An unbelievable talent and a unique person / Jaecy Bells

Touching tributes paid to faculty member

In what was a deeply disheartening announcement recentlyDr. Dominic Gregorio of the Music Department has passed away. The shocking news was delivered on Mar. 5 via Facebook, to which the University of Regina community, as well as the Regina music community itself, responded by paying very emotional and heartfelt respects to Gregorio for, not only the work that he had done, but also the type of person that he was. 
Kathryn Bracht shared  sentiments of the same vein.  

“Dominic was a wonderful colleague, teacher, artist and scholar, who clearly connected with his students and the community at large.”  

I feel these comments sum up, at large, what the general thoughts of many faculty and student body members were thinking during this trying time. The uplifting side of things, though, is the positivity that was on display, instead of faculty and students focusing on the negative, there was a significant air of remembering the good times, rather than the bad.
Ethan Williams was one of many that remembered those good times,  

Dom was just such a positive force in the music department. I’m not a music student, I was only in choir for a couple of years, but the times that I worked with him, he was always so willing to engage and was such a light for the department. A lot of people have said he’s such a bright spot in the faculty and I definitely echo that. That’s the best possible way to describe him.  He understood his craft so well; he was clear from the first moment meeting him to when I saw him for the last time, he was just so dedicated and so knowledgeable about what he did.”
Williams didn’t just remember the good times on a personal level, though, as he also recalled why Dr. Gregorio was so successful career-wise, as well. 

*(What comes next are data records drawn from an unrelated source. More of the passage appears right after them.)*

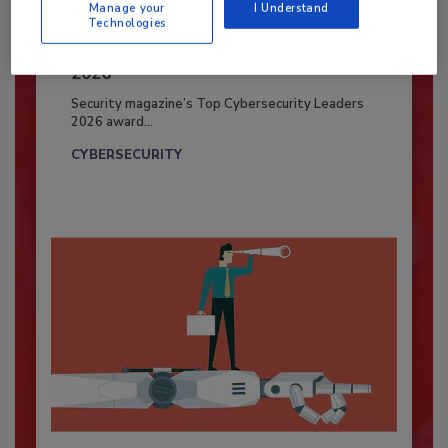
Manage your
I Understand
Technologies
Security’s Top Cybersecurity Leaders
2026
Security magazine’s Top Cybersecurity Leaders
2026 award...
CYBERSECURITY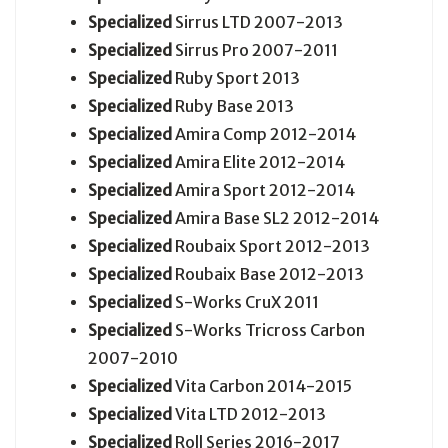
Specialized
Sirrus LTD 2007-2013
Specialized
Sirrus Pro 2007-2011
Specialized
Ruby Sport 2013
Specialized
Ruby Base 2013
Specialized
Amira Comp 2012-2014
Specialized
Amira Elite 2012-2014
Specialized
Amira Sport 2012-2014
Specialized
Amira Base SL2 2012-2014
Specialized
Roubaix Sport 2012-2013
Specialized
Roubaix Base 2012-2013
Specialized
S-Works CruX 2011
Specialized
S-Works Tricross Carbon
2007-2010
Specialized
Vita Carbon 2014-2015
Specialized
Vita LTD 2012-2013
Specialized
Roll Series 2016-2017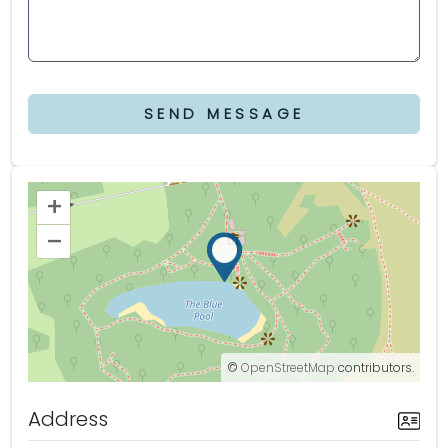
SEND MESSAGE
+
–
©
OpenStreetMap
contributors.
Address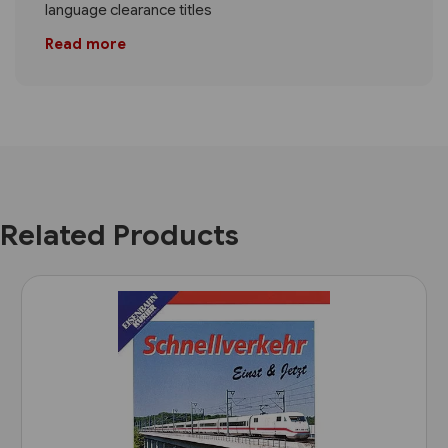
language clearance titles
Read more
Related Products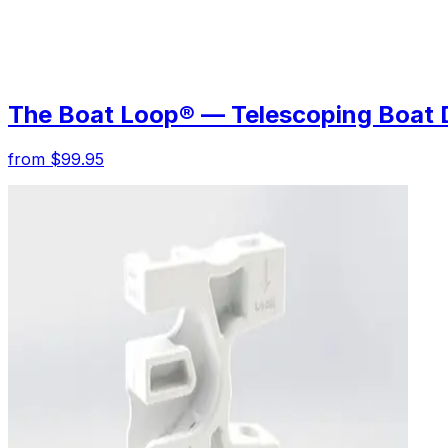
The Boat Loop® — Telescoping Boat 
from $99.95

“I think he really connected with students so well. He was able to elicit such great stuff from the choirs, and was really able to direct and conduct, and make beautiful art with what he had.“
Keeping on the subject of Dr. Gregorio’s career, it was certainly an inspiring one, to be sure. The amount of accomplishments that have been earned by Dr. Gregorio certainly do not define him, but what he was able to do has a professor, a conductor, and as an individual was certainly impressiveAs listed on the Faculty of Media, Art, and Performance website, In 2002, Dominic graduated Westminster Choir College Voice Competition Winner, in 2004, he won the Presser Music Foundation Award, from 2008 – 2010, he conducted the Gay Men’s Chorus of Los Angeles at the Association of Choral Directors, on a nationally televised holiday celebration, at the Hollywood Avalon Theatre, and at the Walt Disney Concert. 
Dominic’s students and friends didn’t see his achievements, however, as much as  how his actions, more than anything, defined the type of character he was. Musician Jaecy Bells knew this very well. 

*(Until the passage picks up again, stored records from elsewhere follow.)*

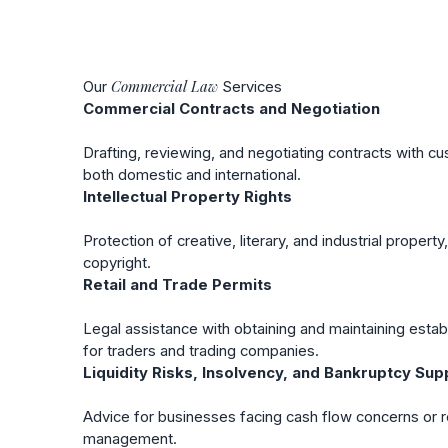
Commercial
Law
Our
Services
Commercial Contracts and Negotiation
Drafting, reviewing, and negotiating contracts with cu
both domestic and international.
Intellectual Property Rights
Protection of creative, literary, and industrial propert
copyright.
Retail and Trade Permits
Legal assistance with obtaining and maintaining esta
for traders and trading companies.
Liquidity Risks, Insolvency, and Bankruptcy Sup
Advice for businesses facing cash flow concerns or re
management.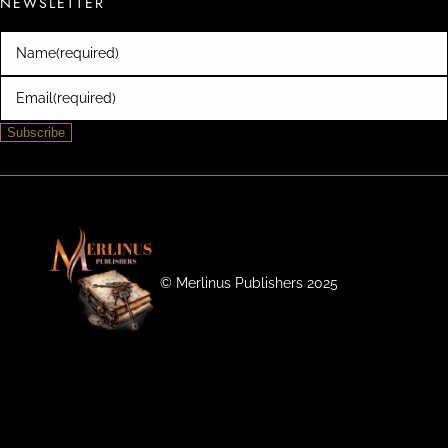
NEWSLETTER
Name
(required)
Email
(required)
Subscribe
©️ Merlinus Publishers 2025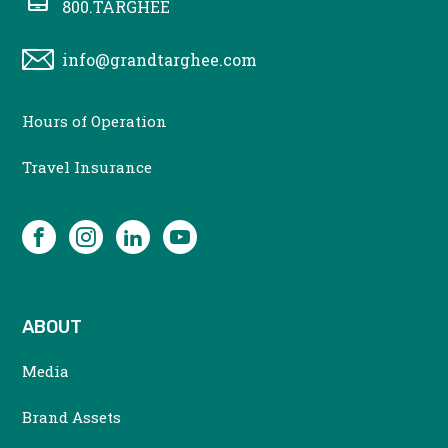
800.TARGHEE
info@grandtarghee.com
CONTACT
Hours of Operation
MENU
Travel Insurance
SOCIAL
Facebook
Instagram
LinkedIn
YouTube
ABOUT
Media
Brand Assets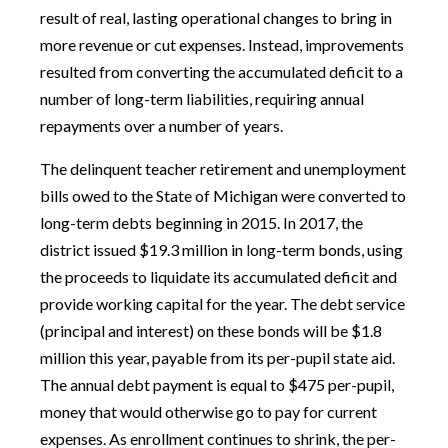
result of real, lasting operational changes to bring in
more revenue or cut expenses. Instead, improvements
resulted from converting the accumulated deficit to a
number of long-term liabilities, requiring annual
repayments over a number of years.
The delinquent teacher retirement and unemployment
bills owed to the State of Michigan were converted to
long-term debts beginning in 2015. In 2017, the
district issued $19.3 million in long-term bonds, using
the proceeds to liquidate its accumulated deficit and
provide working capital for the year. The debt service
(principal and interest) on these bonds will be $1.8
million this year, payable from its per-pupil state aid.
The annual debt payment is equal to $475 per-pupil,
money that would otherwise go to pay for current
expenses. As enrollment continues to shrink, the per-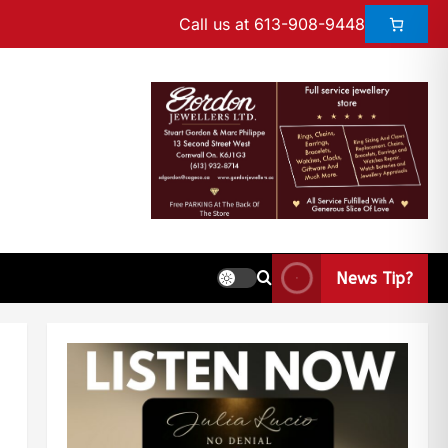
Call us at 613-908-9448
News Tip?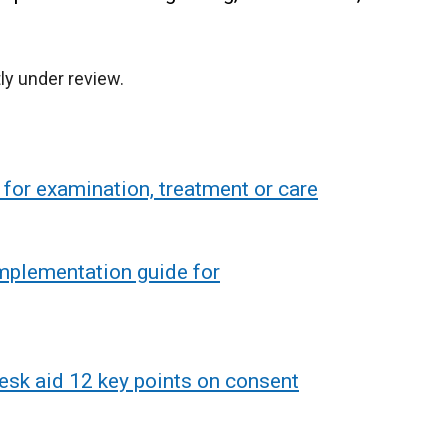
ly under review.
for examination, treatment or care
implementation guide for
esk aid 12 key points on consent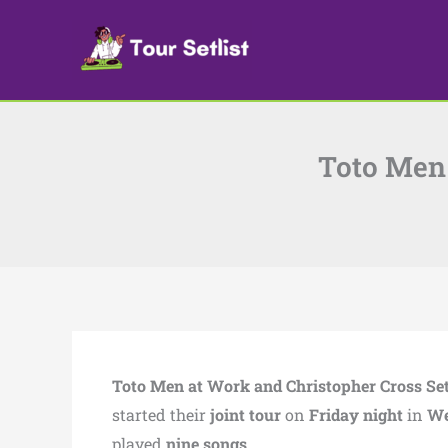
Skip
to
content
Toto Men 
Toto Men at Work and Christopher Cross Set
started their
joint tour
on
Friday night
in
We
played
nine songs
.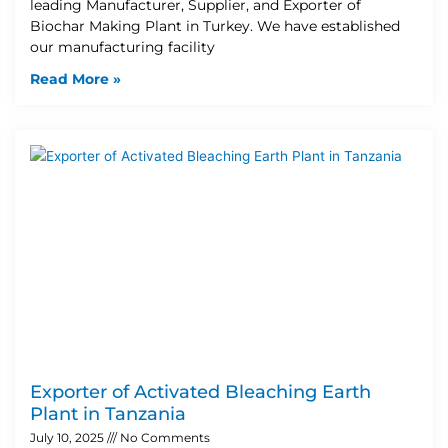
leading Manufacturer, Supplier, and Exporter of
Biochar Making Plant in Turkey. We have established
our manufacturing facility
Read More »
Exporter of Activated Bleaching Earth
Plant in Tanzania
July 10, 2025
No Comments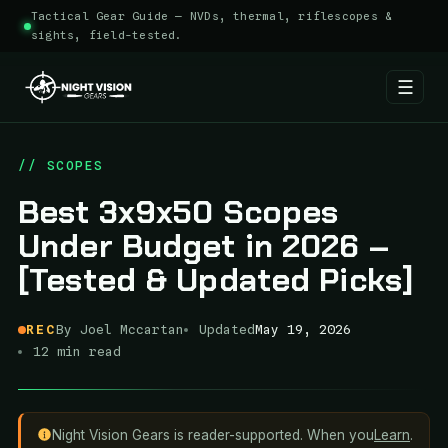
Tactical Gear Guide — NVDs, thermal, riflescopes &
sights, field-tested.
☰
Skip
to
// SCOPES
content
Best 3x9x50 Scopes
Under Budget in 2026 –
[Tested & Updated Picks]
REC
By Joel Mccartan
Updated
May 19, 2026
12 min read
Night Vision Gears is reader-supported. When you
Learn
.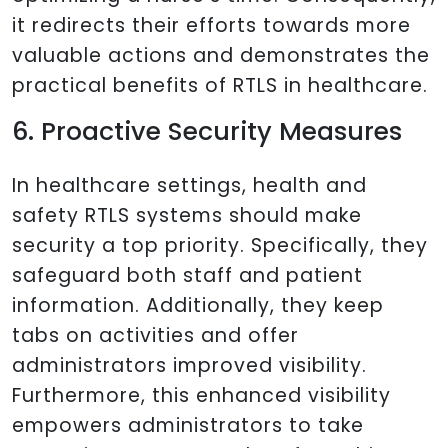
it redirects their efforts towards more
valuable actions and demonstrates the
practical benefits of RTLS in healthcare.
6. Proactive Security Measures
In healthcare settings, health and
safety RTLS systems should make
security a top priority. Specifically, they
safeguard both staff and patient
information. Additionally, they keep
tabs on activities and offer
administrators improved visibility.
Furthermore, this enhanced visibility
empowers administrators to take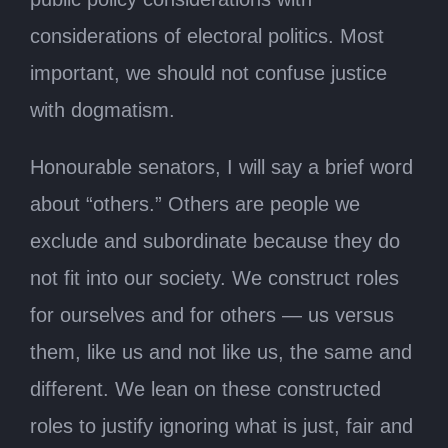
considerations of electoral politics. Most
important, we should not confuse justice
with dogmatism.
Honourable senators, I will say a brief word
about “others.” Others are people we
exclude and subordinate because they do
not fit into our society. We construct roles
for ourselves and for others — us versus
them, like us and not like us, the same and
different. We lean on these constructed
roles to justify ignoring what is just, fair and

 “Dominic came to the first performance I ever gave as a solo artist playing my own music at Stone’s Throw. He asked me to give demonstrations on the RC looper when people requested, even though he was fully capable of doing it himself, he would get me to join him so we could both improvise on a piece. I texted him frantically when I was recording my album, panicked about my vocals giving out, and he sent me back a ton of vocal exercises, video links, and Rick and Morty references. 
Last year, he got in touch with me because he had found a scholarship that he wanted to nominate me for that helps artists who pursue music after post-secondary education (For perspective: I am not a music student; I took one class from Dom and stayed in choir, and the rest of his help was solely on his own time with someone outside of the music department). He wrote me a glowing reference letter, closing with Living in Saskatchewan, there are few resources for her here to enable her to go to the next level. Jaecy is highly deserving and would flourish greatly from this opportunity. She is an old soul, light streams from her eyes, and she embodies a wisdom and groundedness beyond her years. She is so ready for this, and I cannot recommend anyone more highly.‘” 

A memorial was held in Gregorio’s honour on Mar. 10 in the education auditorium.